Ownership is keyed on the user's email (created_by), the same key memory_manage uses and the one the portal scopes by, so a person's insights and memories share an owner and both appear under their My Knowledge view. Insights captured before this was unified were keyed on the OIDC subject; the 000056_knowledge_owner_email_backfill migration rewrites those rows to the email last seen for that subject in audit_logs (stashing the original in metadata.legacy_created_by so it is reversible). Rows with no audit mapping are left unchanged.

apply_knowledge (existing, refactored)

Reads from memory_records via an adapter. Promotes curated memories into durable DataHub knowledge (context documents, glossary terms, tags, structured properties).

Cross-Enrichment

The existing bidirectional enrichment middleware automatically attaches relevant memories to toolkit responses. When a Trino query, DataHub lookup, or S3 operation returns results containing DataHub URNs, the middleware recalls memories linked to those entities and appends them as a memory_context content block.

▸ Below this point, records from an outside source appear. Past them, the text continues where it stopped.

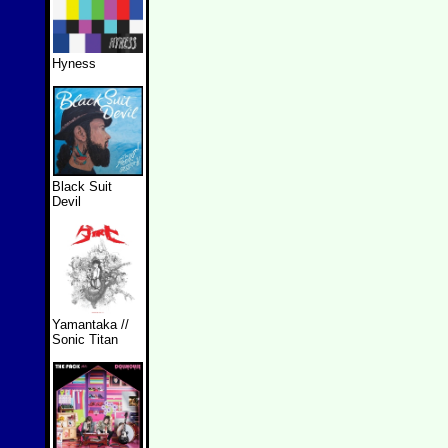
Hyness
Black Suit
Devil
Yamantaka //
Sonic Titan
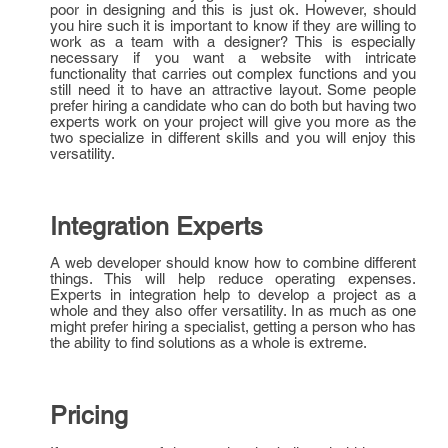
poor in designing and this is just ok. However, should
you hire such it is important to know if they are willing to
work as a team with a designer? This is especially
necessary if you want a website with intricate
functionality that carries out complex functions and you
still need it to have an attractive layout. Some people
prefer hiring a candidate who can do both but having two
experts work on your project will give you more as the
two specialize in different skills and you will enjoy this
versatility.
Integration Experts
A web developer should know how to combine different
things. This will help reduce operating expenses.
Experts in integration help to develop a project as a
whole and they also offer versatility. In as much as one
might prefer hiring a specialist, getting a person who has
the ability to find solutions as a whole is extreme.
Pricing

No explicit memory_recall call is needed for this — it happens transparently on every enriched tool response.

Staleness Detection

A background watcher periodically checks active memories against DataHub entity state. When a referenced entity is deprecated or its schema changes, the memory is flagged as stale with a reason. Stale memories are excluded from default recall and surfaced via memory_manage(command='review_stale') for admin curation.

Correction Chains

When a memory is updated or superseded, the correction chain is tracked in metadata.superseded_by. This supports temporal reasoning: "X was said, then corrected to Y" has a clean signal path through the memory graph.

Relationship to Knowledge Capture

Memory is the universal store. An insight (captured via capture_insight) is a subtype of memory — a memory that may carry proposed catalog changes. But knowledge is broader than catalog mutations. Domain context like "we have two selling seasons" is institutional knowledge that does not map to a DataHub tag or description update. The apply_knowledge tool is where differentiation happens: it reviews memories and promotes the appropriate ones into durable DataHub entities.